岡山城内堀の西隣に堂々と構える長屋門をくぐれば、林原美術館です。岡山を代表する実業家・林原一郎は文化への造詣が深く、いずれ美術館を作ろうと東洋古美術を精力的に収集。岡山藩主池田家の大名道具も一括して引き受けました。
林原美術館のコレクションはこの2つを柱にしていて、国宝3件、重要文化財26件を含む名品の宝庫です。桃山時代の華やかな能装束をはじめ、国内で唯一現存を確認されている完本の「平家物語絵巻」などの絵画、国宝の「太刀 銘 吉房」といった刀剣や刀装具など、時間を忘れて見入ってしまいます。さらに最近確認された「石谷家文書」も戦国時代の研究に欠かせないものとして注目を集めています。

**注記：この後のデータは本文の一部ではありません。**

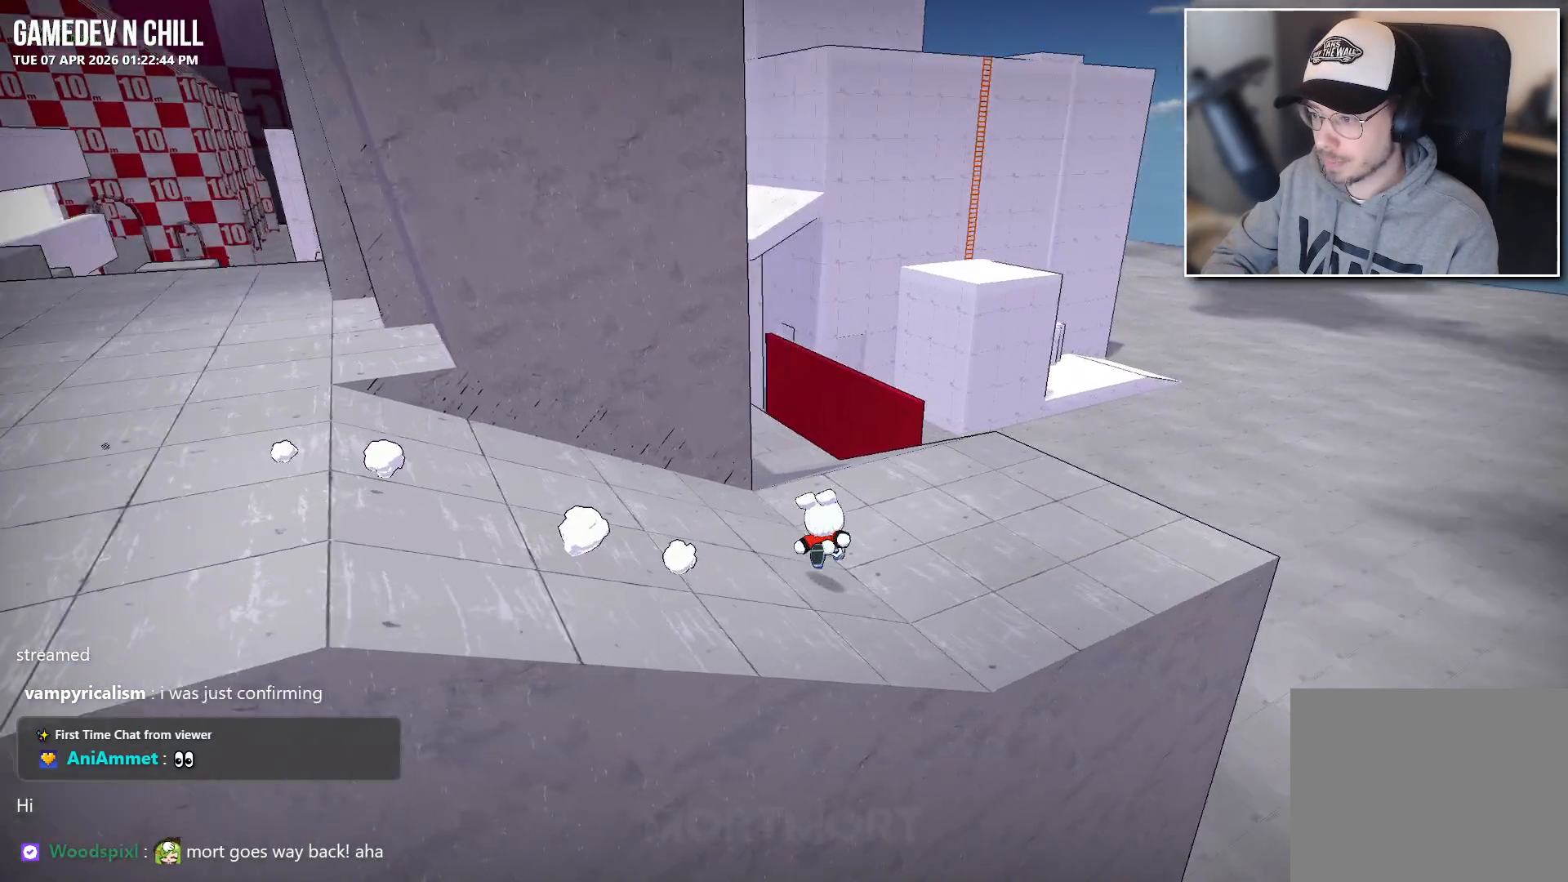
{"buttons": [], "left_stick": "up-right", "right_stick": "left", "events": []}
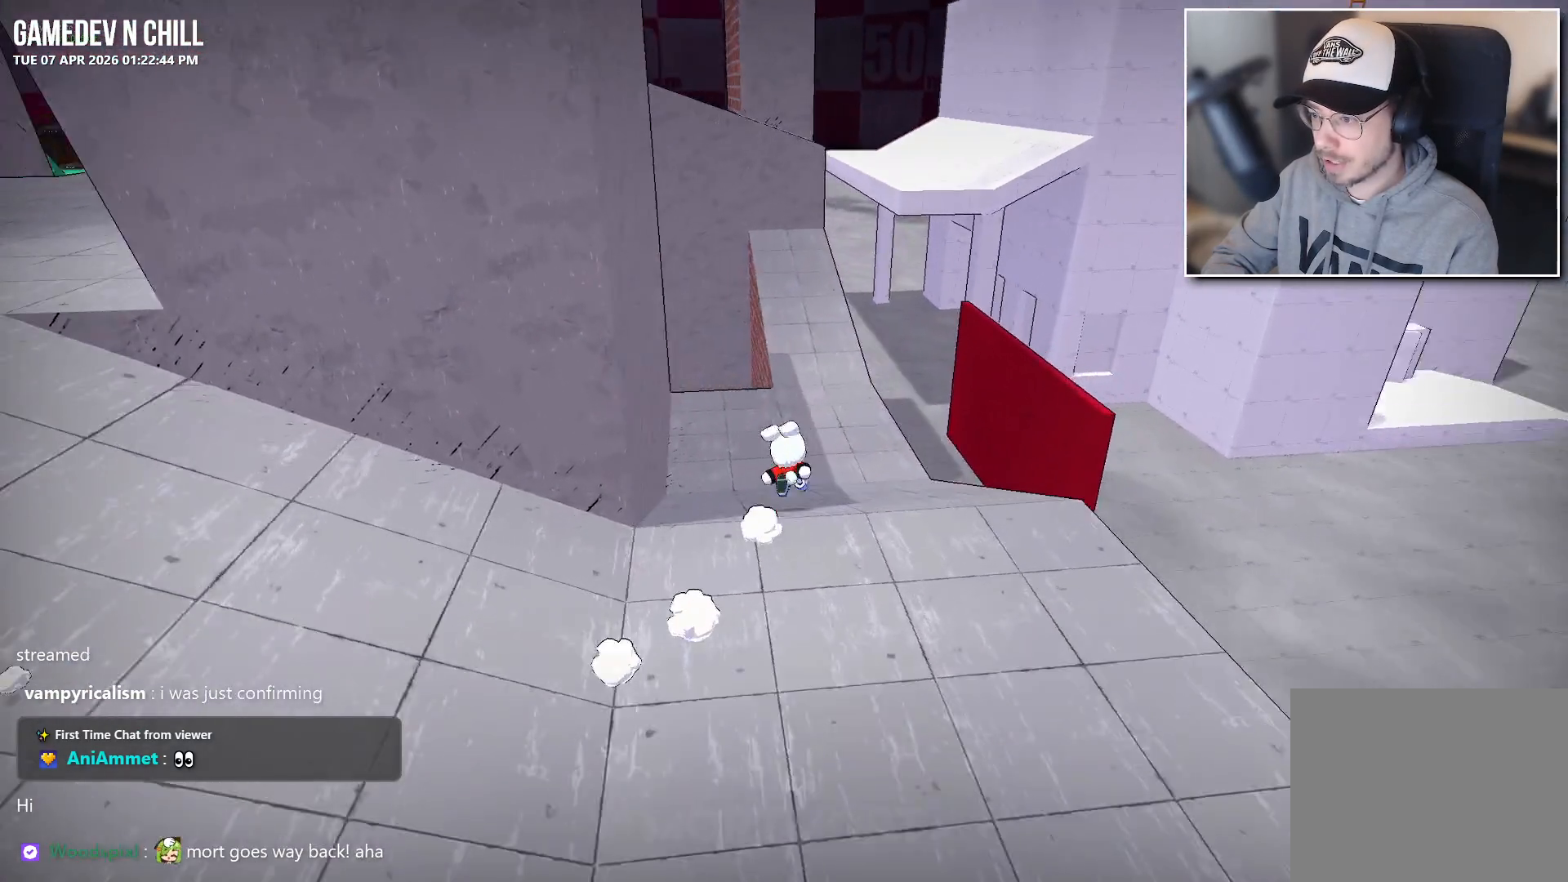
{"buttons": [], "left_stick": "up-right", "right_stick": "left", "events": []}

展示室で開かれるコンサートなどのイベントも盛りだくさんで、何度訪れても感動が色あせることはありません。

DATA

住所/岡山県岡山市北区丸の内2-7-15
TEL/086-223-1733
開館時間/10時〜17時(入館は16:30まで)
休館日/月曜日(祝日の場合は翌日)、年末年始、展示替期間(不定期、平成27年1月中旬から3月中旬は館蔵品の調査・研究のため休館)
  料金/企画展:一般500円、高校生300円、中学生以下無料 特別展・特別企画展:料金はその都度異なります。

MAP

イベント情報

■開館50周年記念特別展
 「林原美術館 All Stars~すべて魅せます
  国宝・重文全公開」

期間/平成27年1月12日(月・祝)まで
※12月22日~1月1日、4・5日休館
平成26年に開館50周年を迎えることを記念し、収蔵資料の中から国宝・重要文化財全29件をPARTⅠとPARTⅡに分けて展示。開催中のPARTⅡでは、刀剣類や「平家物語絵巻」の一部、初代岡山藩主池田光政の娘輝子が嫁ぐ際に調えられた「綾杉地獅子牡丹蒔絵婚礼調度」などを楽しめます。

■友の会会員限定熟覧会
 「作品を間近に見て、聞いて、味わおう!」

館蔵品の調査・研究のために休館となる平成27年1月中旬から3月中旬までの期間中に開催。友の会会員限定で、普段はガラス越しに展示されている資料を学芸員の解説を聞きながら身近に鑑賞できます。
※友の会の入会や限定熟覧会などの詳細は、電話でお問い合わせください。

 

せとうち美術館ネットワークとは

瀬戸内の美術館が相互にネットワークを形成して、地域全体としてのアートの魅力を発信する組織が「せとうち美術館ネットワーク」です。今回紹介した2つの美術館を含め、魅力ある53の美術館・博物館が参加しています。ネットワークでは「子どものアート感想文」募集などを通じて、教育普及活動にも力を尽くしています。